* Collected data:
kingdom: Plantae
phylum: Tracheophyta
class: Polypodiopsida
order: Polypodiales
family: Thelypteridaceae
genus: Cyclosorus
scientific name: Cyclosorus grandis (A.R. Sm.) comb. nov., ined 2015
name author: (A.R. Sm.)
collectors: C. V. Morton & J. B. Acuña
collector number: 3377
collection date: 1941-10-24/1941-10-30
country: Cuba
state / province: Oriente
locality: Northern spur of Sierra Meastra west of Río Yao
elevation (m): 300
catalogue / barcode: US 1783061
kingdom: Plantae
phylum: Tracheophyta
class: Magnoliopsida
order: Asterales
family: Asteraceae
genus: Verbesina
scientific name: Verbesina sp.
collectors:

* STATED EXERCISE:
Please lay out everything from the line containing "state / province: Oriente" down to the end of the records as a JSON list of strings, one string per line, leaving out any blank lines.

* SOLUTION TO THIS PROBLEM:
[
  "state / province: Oriente",
  "locality: Northern spur of Sierra Meastra west of Río Yao",
  "elevation (m): 300",
  "catalogue / barcode: US 1783061",
  "kingdom: Plantae",
  "phylum: Tracheophyta",
  "class: Magnoliopsida",
  "order: Asterales",
  "family: Asteraceae",
  "genus: Verbesina",
  "scientific name: Verbesina sp.",
  "collectors:"
]